I can't say I'm on board with everything the "Modern College" proffie wrote yesterday - you're against lockable offices and are unhappy to have a new building? - but I do share his nostalgia about what I thought "college" was going to be like.
I grew up in a small town about 100 miles from the nearest college. My pop occasionally took us there so he could use the library - he was an amateur (and sometimes very explosive) inventor. As a boy, I'd walk that campus and marvel at the place, all greenswards and Roman columns. The students looked like young happy adults, laughing and studious all at the same time. The professors eased out of buildings in the cliched uniforms of the day.
And by the time I was in the 10th grade I knew I'd be a professor some day. My romantic notions for the profession were high, and as with many things, they soon faded.

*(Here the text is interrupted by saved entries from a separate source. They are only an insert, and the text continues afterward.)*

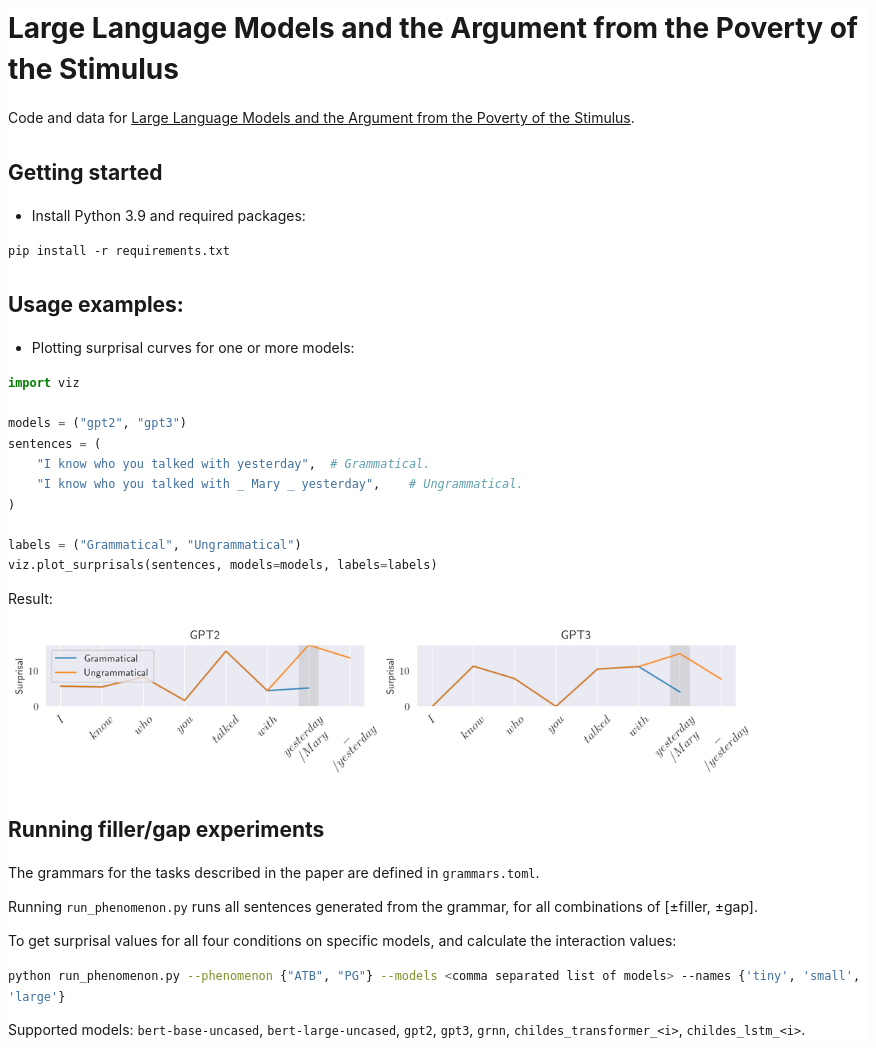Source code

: # Large Language Models and the Argument from the Poverty of the Stimulus 

Code and data for [Large Language Models and the Argument from the Poverty of the Stimulus](https://ling.auf.net/lingbuzz/006829).

## Getting started

* Install Python 3.9 and required packages:
```
pip install -r requirements.txt
```

## Usage examples:

* Plotting surprisal curves for one or more models:
```python
import viz

models = ("gpt2", "gpt3")
sentences = (
    "I know who you talked with yesterday",  # Grammatical.
    "I know who you talked with _ Mary _ yesterday",    # Ungrammatical.   
)

labels = ("Grammatical", "Ungrammatical")
viz.plot_surprisals(sentences, models=models, labels=labels)
```
Result:

<img alt="surprisal values" src="surprisals.png" width="750px" />

## Running filler/gap experiments

The grammars for the tasks described in the paper are defined in `grammars.toml`.

Running `run_phenomenon.py` runs all sentences generated from the grammar, for all combinations of [±filler, ±gap].

To get surprisal values for all four conditions on specific models, and calculate the interaction values:
```bash
python run_phenomenon.py --phenomenon {"ATB", "PG"} --models <comma separated list of models> --names {'tiny', 'small', 'large'}   
```
Supported models: `bert-base-uncased`, `bert-large-uncased`, `gpt2`, `gpt3`, `grnn`, `childes_transformer_<i>`, `childes_lstm_<i>`.
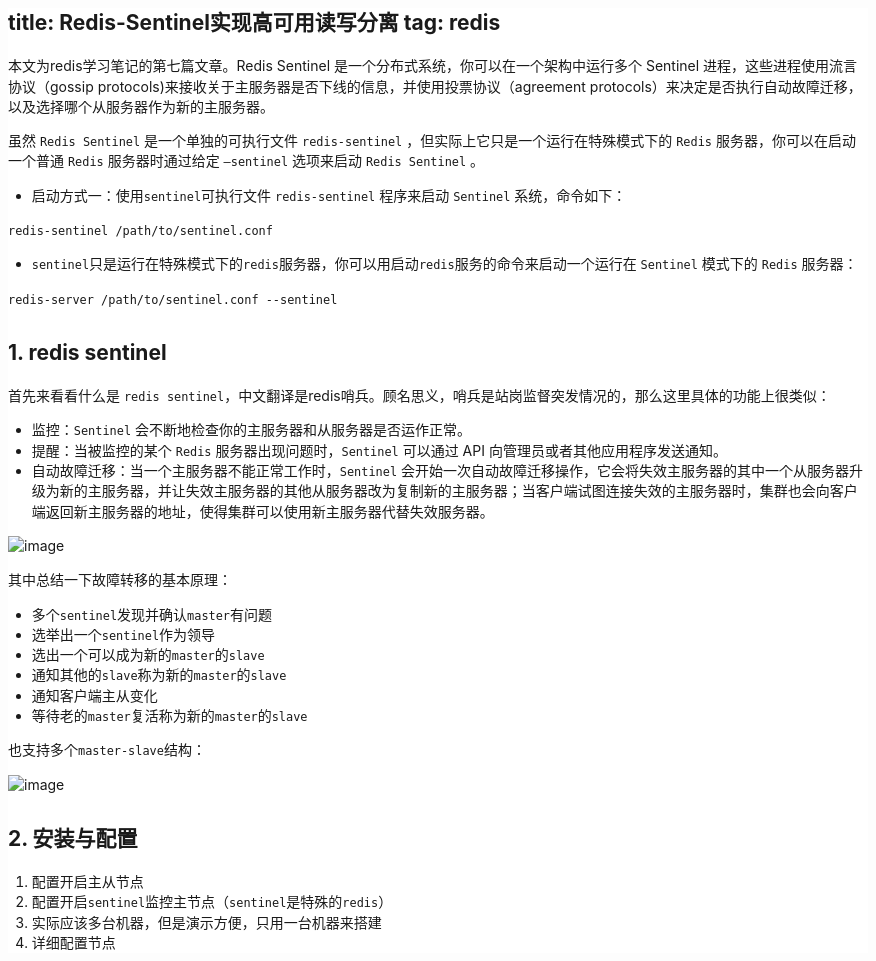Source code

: title: Redis-Sentinel实现高可用读写分离
tag: redis
---
本文为redis学习笔记的第七篇文章。Redis Sentinel 是一个分布式系统，你可以在一个架构中运行多个 Sentinel 进程，这些进程使用流言协议（gossip protocols)来接收关于主服务器是否下线的信息，并使用投票协议（agreement protocols）来决定是否执行自动故障迁移，以及选择哪个从服务器作为新的主服务器。


虽然 `Redis Sentinel` 是一个单独的可执行文件 `redis-sentinel` ，但实际上它只是一个运行在特殊模式下的 `Redis` 服务器，你可以在启动一个普通 `Redis` 服务器时通过给定 `–sentinel` 选项来启动 `Redis Sentinel` 。

- 启动方式一：使用`sentinel`可执行文件 `redis-sentinel` 程序来启动 `Sentinel` 系统，命令如下：


```
redis-sentinel /path/to/sentinel.conf
```


- `sentinel`只是运行在特殊模式下的`redis`服务器，你可以用启动`redis`服务的命令来启动一个运行在 `Sentinel` 模式下的 `Redis` 服务器：


```
redis-server /path/to/sentinel.conf --sentinel
```


## 1. redis sentinel

首先来看看什么是 `redis sentinel`，中文翻译是redis哨兵。顾名思义，哨兵是站岗监督突发情况的，那么这里具体的功能上很类似：

- 监控：`Sentinel` 会不断地检查你的主服务器和从服务器是否运作正常。
- 提醒：当被监控的某个 `Redis` 服务器出现问题时，`Sentinel` 可以通过 API 向管理员或者其他应用程序发送通知。
- 自动故障迁移：当一个主服务器不能正常工作时，`Sentinel` 会开始一次自动故障迁移操作，它会将失效主服务器的其中一个从服务器升级为新的主服务器，并让失效主服务器的其他从服务器改为复制新的主服务器；当客户端试图连接失效的主服务器时，集群也会向客户端返回新主服务器的地址，使得集群可以使用新主服务器代替失效服务器。



![image](http://bloghello.oursnail.cn/redis_sentinel%E7%BB%93%E6%9E%84.png)

其中总结一下故障转移的基本原理：

- 多个`sentinel`发现并确认`master`有问题
- 选举出一个`sentinel`作为领导
- 选出一个可以成为新的`master`的`slave`
- 通知其他的`slave`称为新的`master`的`slave`
- 通知客户端主从变化
- 等待老的`master`复活称为新的`master`的`slave`


也支持多个`master-slave`结构：


![image](http://bloghello.oursnail.cn/%E5%A4%9A%E4%B8%AAmaster_slave.png)

## 2. 安装与配置

1. 配置开启主从节点
2. 配置开启`sentinel`监控主节点（`sentinel`是特殊的`redis`）
3. 实际应该多台机器，但是演示方便，只用一台机器来搭建
4. 详细配置节点
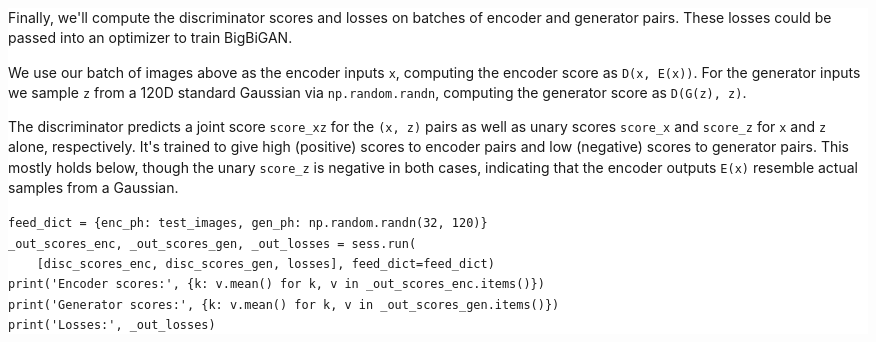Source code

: Finally, we'll compute the discriminator scores and losses on batches of encoder and generator pairs. These losses could be passed into an optimizer to train BigBiGAN.

We use our batch of images above as the encoder inputs `x`, computing the encoder score as `D(x, E(x))`. For the generator inputs we sample `z` from a 120D standard Gaussian via `np.random.randn`, computing the generator score as `D(G(z), z)`.

The discriminator predicts a joint score `score_xz` for the `(x, z)` pairs as well as unary scores `score_x` and `score_z` for `x` and `z` alone, respectively. It's trained to give high (positive) scores to encoder pairs and low (negative) scores to generator pairs. This mostly holds below, though the unary `score_z` is negative in both cases, indicating that the encoder outputs `E(x)` resemble actual samples from a Gaussian.


```
feed_dict = {enc_ph: test_images, gen_ph: np.random.randn(32, 120)}
_out_scores_enc, _out_scores_gen, _out_losses = sess.run(
    [disc_scores_enc, disc_scores_gen, losses], feed_dict=feed_dict)
print('Encoder scores:', {k: v.mean() for k, v in _out_scores_enc.items()})
print('Generator scores:', {k: v.mean() for k, v in _out_scores_gen.items()})
print('Losses:', _out_losses)
```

What my life is like now, of course, is nothing like what I'd imagined. It's meetings and fights over textbooks, and so little about the actual opportunity to teach and help students find their ways. I go weeks sometimes where I might as well be a coal miner, just trudging along, doing the dirtiest work I can imagine, keeping my head down, and longing for 2 pm on Friday when I can get in my car and go home.
It's been 15 years of this now, and I've long since forgotten the bucolic and pleasant campus of my youth. I teach at a giant state university which rises out of metal and concrete and does indeed look more like a shopping center than anything else.
It's a job I have to pay the bills. It's something that I got instead of what I thought was the life of a professor, and now I feel I've done it for too long to get out. And I look at my younger colleagues and their romantic notions get dashed as well, usually in that first semester as a visiting assistant professor. They come in happy and leave disgusted.
If this is what the modern college is like elsewhere, then mistakes have been made somewhere.